> Exercise details
Please give the whole listing again word for word, and drop any pictures it holds.

★ ★ ★ ★ ★

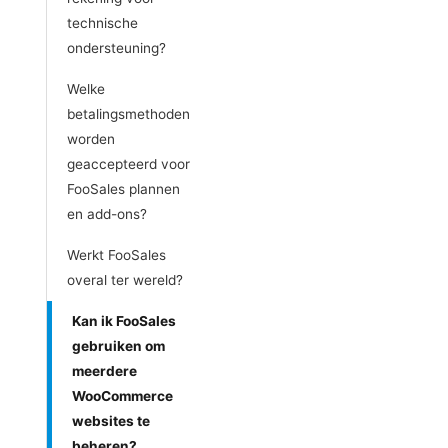
technische
ondersteuning?
Welke
betalingsmethoden
worden
geaccepteerd voor
FooSales plannen
en add-ons?
Werkt FooSales
overal ter wereld?
Kan ik FooSales
gebruiken om
meerdere
WooCommerce
websites te
beheren?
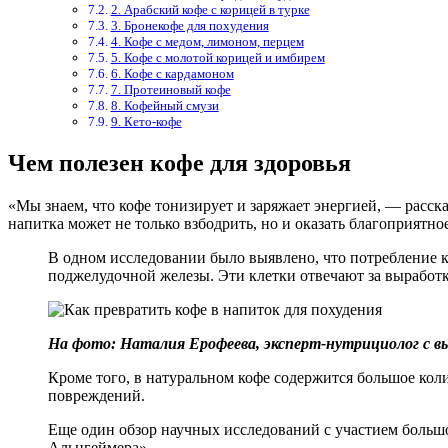
2. Арабский кофе с корицей в турке
3. Бронекофе для похудения
4. Кофе с медом, лимоном, перцем
5. Кофе с молотой корицей и имбирем
6. Кофе с кардамоном
7. Протеиновый кофе
8. Кофейный смузи
9. Кето-кофе
Чем полезен кофе для здоровья
«Мы знаем, что кофе тонизирует и заряжает энергией, — расск
напитка может не только взбодрить, но и оказать благоприятно
В одном исследовании было выявлено, что потребление к
поджелудочной железы. Эти клетки отвечают за выработк
На фото: Наталия Ерофеева, эксперт-нутрициолог с 
Кроме того, в натуральном кофе содержится большое кол
повреждений.
Еще один обзор научных исследований с участием большо
Альцгеймера».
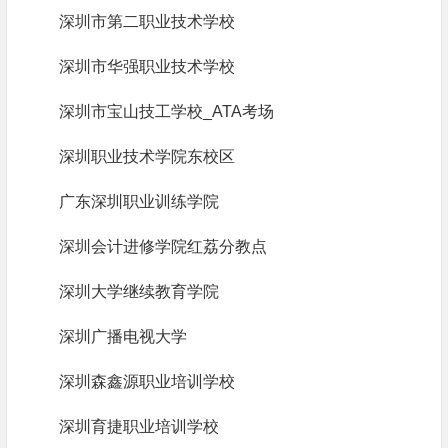
深圳市第二职业技术学校
深圳市华强职业技术学校
深圳市宝山技工学校_ATA考场
深圳职业技术学院东校区
广东深圳职业训练学院
深圳会计进修学院红荔分教点
深圳大学继续教育学院
深圳广播电视大学
深圳森鑫源职业培训学校
深圳育捷职业培训学校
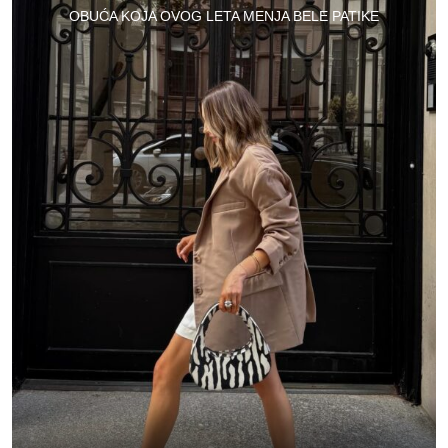
OBUĆA KOJA OVOG LETA MENJA BELE PATIKE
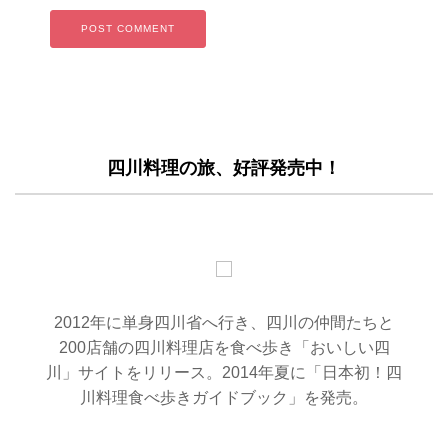
四川料理の旅、好評発売中！
2012年に単身四川省へ行き、四川の仲間たちと
200店舗の四川料理店を食べ歩き「おいしい四
川」サイトをリリース。2014年夏に「日本初！四
川料理食べ歩きガイドブック」を発売。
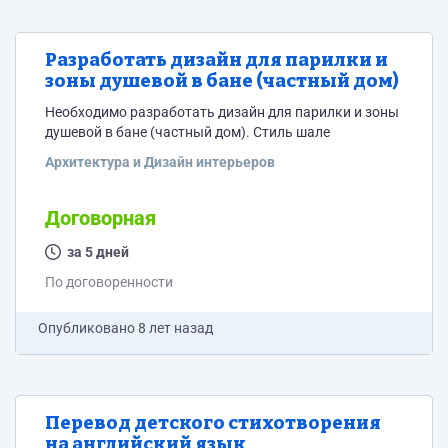
Разработать дизайн для парилки и
зоны душевой в бане (частный дом)
Необходимо разработать дизайн для парилки и зоны
душевой в бане (частный дом). Стиль шале
Архитектура и Дизайн интерьеров
Договорная
за 5 дней
По договоренности
Опубликовано
8 лет назад
Перевод детского стихотворения
на английский язык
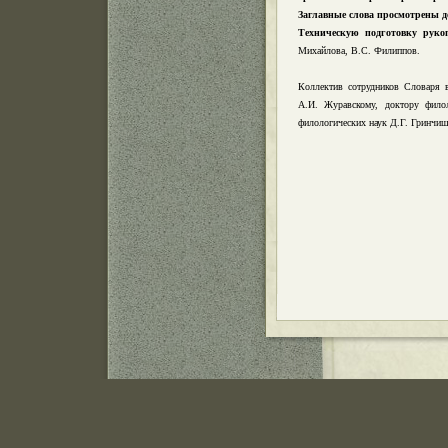
Заглавные слова просмотрены 
Техническую подготовку руко
Михайлова, В.С. Филиппов.
Коллектив сотрудников Словаря 
А.И. Журавскому, доктору филол
филологических наук Д.Г. Гринчиш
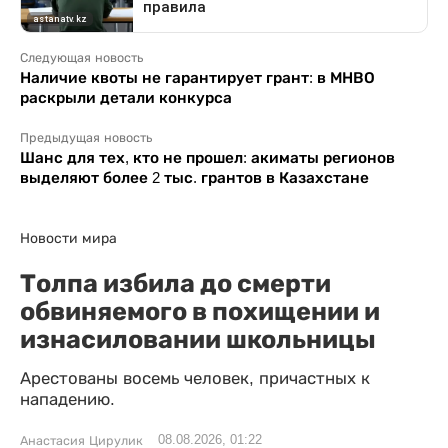
Следующая новость
Наличие квоты не гарантирует грант: в МНВО
раскрыли детали конкурса
Предыдущая новость
Шанс для тех, кто не прошел: акиматы регионов
выделяют более 2 тыс. грантов в Казахстане
Новости мира
Толпа избила до смерти
обвиняемого в похищении и
изнасиловании школьницы
Арестованы восемь человек, причастных к
нападению.
08.08.2026, 01:22
Анастасия Цирулик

★ ★ ★ ★ ★

> Result of this exercise
technische
ondersteuning?
Welke
betalingsmethoden
worden
geaccepteerd voor
FooSales plannen
en add-ons?
Werkt FooSales
overal ter wereld?
Kan ik FooSales
gebruiken om
meerdere
WooCommerce
websites te
beheren?
2. Арабский кофе с корицей в турке
3. Бронекофе для похудения
4. Кофе с медом, лимоном, перцем
5. Кофе с молотой корицей и имбирем
6. Кофе с кардамоном
7. Протеиновый кофе
8. Кофейный смузи
9. Кето-кофе
Чем полезен кофе для здоровья
«Мы знаем, что кофе тонизирует и заряжает энергией, — расск
напитка может не только взбодрить, но и оказать благоприятно
В одном исследовании было выявлено, что потребление к
поджелудочной железы. Эти клетки отвечают за выработк
На фото: Наталия Ерофеева, эксперт-нутрициолог с 
Кроме того, в натуральном кофе содержится большое кол
повреждений.
Еще один обзор научных исследований с участием большо
Альцгеймера».
深圳市第二职业技术学校
深圳市华强职业技术学校
深圳市宝山技工学校_ATA考场
深圳职业技术学院东校区
广东深圳职业训练学院
深圳会计进修学院红荔分教点
深圳大学继续教育学院
深圳广播电视大学
深圳森鑫源职业培训学校
深圳育捷职业培训学校
OBUĆA KOJA OVOG LETA MENJA BELE PATIKE
四川料理の旅、好評発売中！
2012年に単身四川省へ行き、四川の仲間たちと
200店舗の四川料理店を食べ歩き「おいしい四
川」サイトをリリース。2014年夏に「日本初！四
川料理食べ歩きガイドブック」を発売。
Разработать дизайн для парилки и
зоны душевой в бане (частный дом)
Необходимо разработать дизайн для парилки и зоны
душевой в бане (частный дом). Стиль шале
Архитектура и Дизайн интерьеров
Договорная
за 5 дней
По договоренности
Опубликовано
8 лет назад
Перевод детского стихотворения
на английский язык
Заглавные слова просмотрены 
Техническую подготовку руко
Михайлова, В.С. Филиппов.
Коллектив сотрудников Словаря 
А.И. Журавскому, доктору филол
филологических наук Д.Г. Гринчиш
Следующая новость
Наличие квоты не гарантирует грант: в МНВО
раскрыли детали конкурса
Предыдущая новость
Шанс для тех, кто не прошел: акиматы регионов
выделяют более 2 тыс. грантов в Казахстане
Новости мира
Толпа избила до смерти
обвиняемого в похищении и
изнасиловании школьницы
Арестованы восемь человек, причастных к
нападению.
08.08.2026, 01:22
Анастасия Цирулик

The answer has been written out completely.